Iris Story & Origins
The iris is represented in Greek mythology. Iris was the goddess of the rainbow and a messenger for Zeus and Hera, and many believe that the flower is named after her. She carried messages from heaven to earth on the arc of the rainbow, and was a companion to female souls on the way to heaven. To this day, Greeks plant purple irises on women’s graves so that Iris will guide them to their resting place in heaven.
- The iris commonly means wisdom, hope, trust, and valor. It can be found in a variety of temperate zones around the world, as such, its meanings have been adapted to fit various cultures.
- During the 16th century BC, irises were introduced to Egypt from Syria, and stylized versions of these flowers began to decorate the scepters of pharaohs as representations of victory and power.
- The iris inspired the fleur-de-lis, a decorative symbol used by French royalty.

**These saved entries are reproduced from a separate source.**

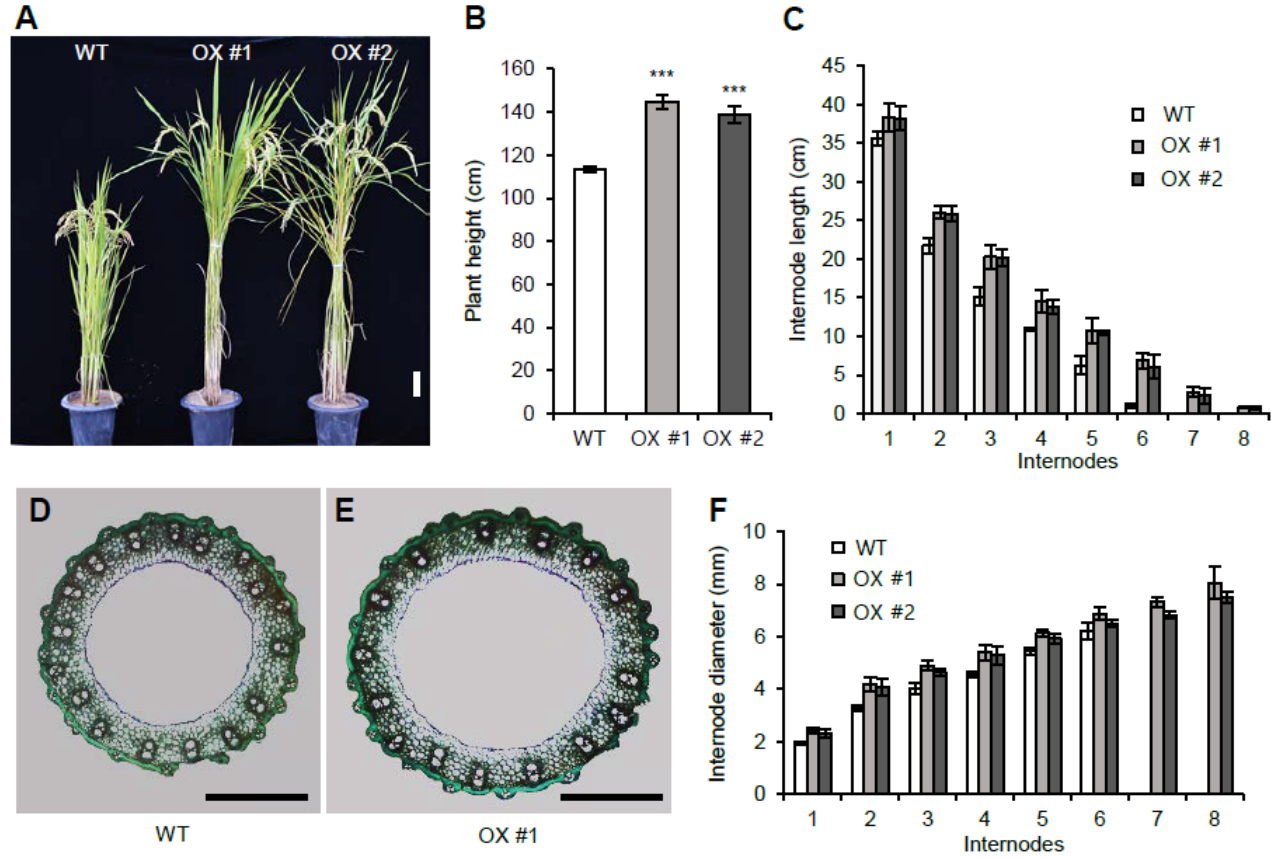
Figure 3. Internode development of wild-type (WT) and OsVIL1 overexpression (OX) transgenic plants. ( A ) Phenotypes at about 152 days after sowing (DAS) in the paddy field. Bar = 10 cm. ( B ) Plants height at about 152 DAS. ( C ) Comparison of each internode length at about 152 DAS. ( D , E ) Cross sections of the main culm from the first internode of the WT and OsVIL1 OX #1 transgenic line at about 112 DAS. Bars = 1 mm. ( F ) Comparison of the internode diameters at about 112 DAS. Error bars indicate the standard deviations, n = 4 or Statistical significance is indicated by *** ( p < 0.001).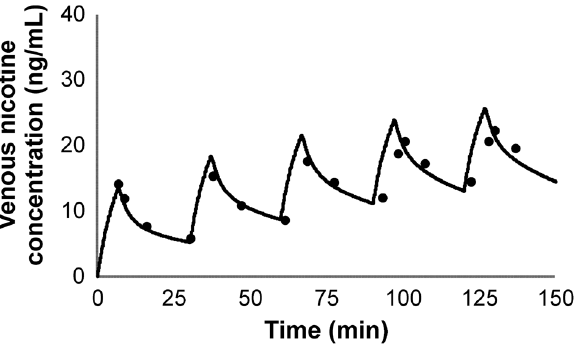
Figure 14. Simulation of the time-course kinetic data during and after repeated use of a conventional cigarette 29 . The subjects were allowed to smoke 1 cigarette every 30 min for a total of 7 cigarettes over the 7 h. Nicotine yield was reported as 0.81 ± 0.2 mg. Points represent data from the study and solid lines represent simulation results.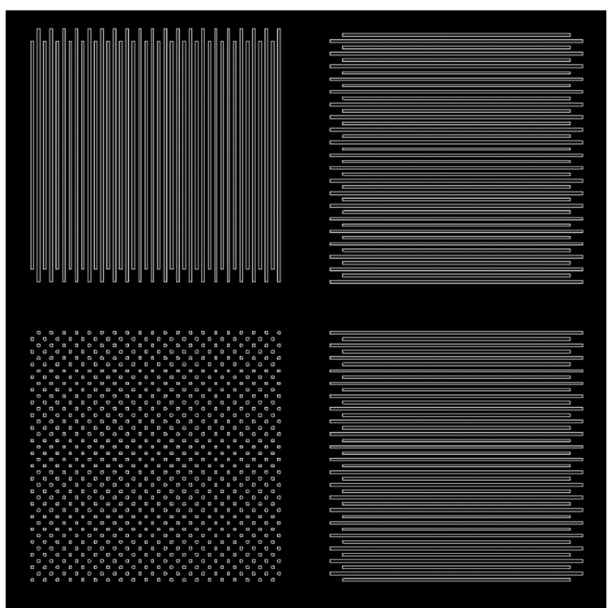
Figure 13. An example of a block with 1D and 2D DSE with 20 periods of diffraction gratings, a base period of 5 µ m, a feature size of 1 µ m and the shift of the second set of gratings ∆ X and ∆ Y of 2.5 µ m. Total block size approx. 200 × 200 µ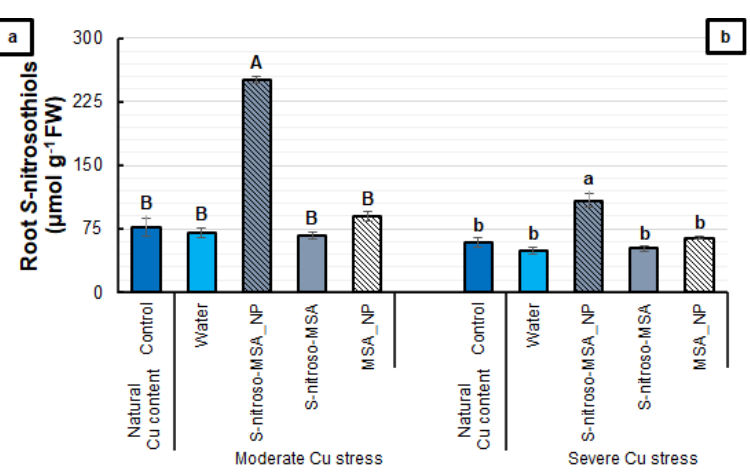
Figure 6. Root S-nitrosothiol content ( a , b ) of soybean plants cultivated in soil containing different copper (Cu) levels (natural content: 11 mg kg − 1 ; moderate Cu stress: 164 mg kg − 1 ; severe Cu stress: 244 mg kg − 1 ). Control = treatment with distilled water; water = treatment with distilled water after Cu addition; S-nitroso-MSA_NP = treatment with a nanoencapsulated NO donor (S-nitroso-mer- captosuccinic acid) at 1 mM; S-nitroso-MSA = treatment with a NO donor (S-nitroso-mercaptosuc- cinic acid) in the free form at 1 mM; MSA_NP = treatment with nanoparticles containing the non- nitrosated MSA at 1 mM. Data are the mean ± standard error ( n = 4). The same uppercase and low- ercase letters on the column (referring to experiments 1 and 2, respectively) indicate values that do not differ by ANOVA, followed by the Tukey test ( p < 0.05). Regarding the parameters that indicate the occurrence of oxidative stress, Figure 7a,c shows that the tested formulations did not affect the root H 2 O 2 and CD levels, compared to the water treatment under moderate Cu stress. In contrast, under severe Cu stress, it was possible to verify an increase in H 2 O 2 content in the water (107%) and MSA_NP (53%) treatments (compared to the control), which was prevented by S-nitroso-MSA_NP and S- nitroso-MSA (Figure 7b). For CD, S-nitroso-MSA_NP was the only treatment that pre- vented the Cu-induced increase in this marker of oxidative stress (Figure 7d).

It originated in the Middle Ages. During this time the fleur-de-lis became tied to the French Monarchy, and appeared on their coat of arms, coins, and shields. Some believe that the three petals represented the three social orders: nobility, clergy, and peasants.
Iris Symbolism & Colors
Associating irises to the goddess of the rainbow, like the Ancient Greeks did, is fitting because there are over 200 species of irises that come in a wide variety of colors. Specific iris symbolism depends on the flower color:
- Purple irises symbolize royalty and wisdom.
- Yellow irises symbolize passion.
- Blue irises symbolize faith and hope.
- White irises symbolize purity.
Iris Cultural Significance
The beauty of irises inspired many artists. One of the most notable works on irises is Van Gogh’s Irises. In this piece, he carefully studied the flowers to capture their unique twisting and curving lines.
- The iris is the state flower of Tennessee, and is also the February birth flower and the 25th wedding anniversary flower.
- Most iris varieties bloom in early summer.
- Irises have three large outer petals called falls, and three inner upright petals called standards.
Around the nineteenth century, especially in Italy, orris roots, the roots of germanica and pallida species, became an integral part of the perfume industry. These roots, when left out to dry, develop a violet-like scent, which improves over time. Because of its pleasant smell, orris roots were used in many cosmetics until people noticed that it caused allergic reactions. Today, the roots are often used in potpourris and sachets.
Orris roots were also used for medicinal purposes as an antiseptic, anti-inflammatory, and for teeth and skin health.
With its great diversity of colors and meanings, irises are great gifts for all types of people in your life. You can give purple irises to a parent or mentor, yellow irises to a significant other, and blue irises to someone who needs a little extra encouragement.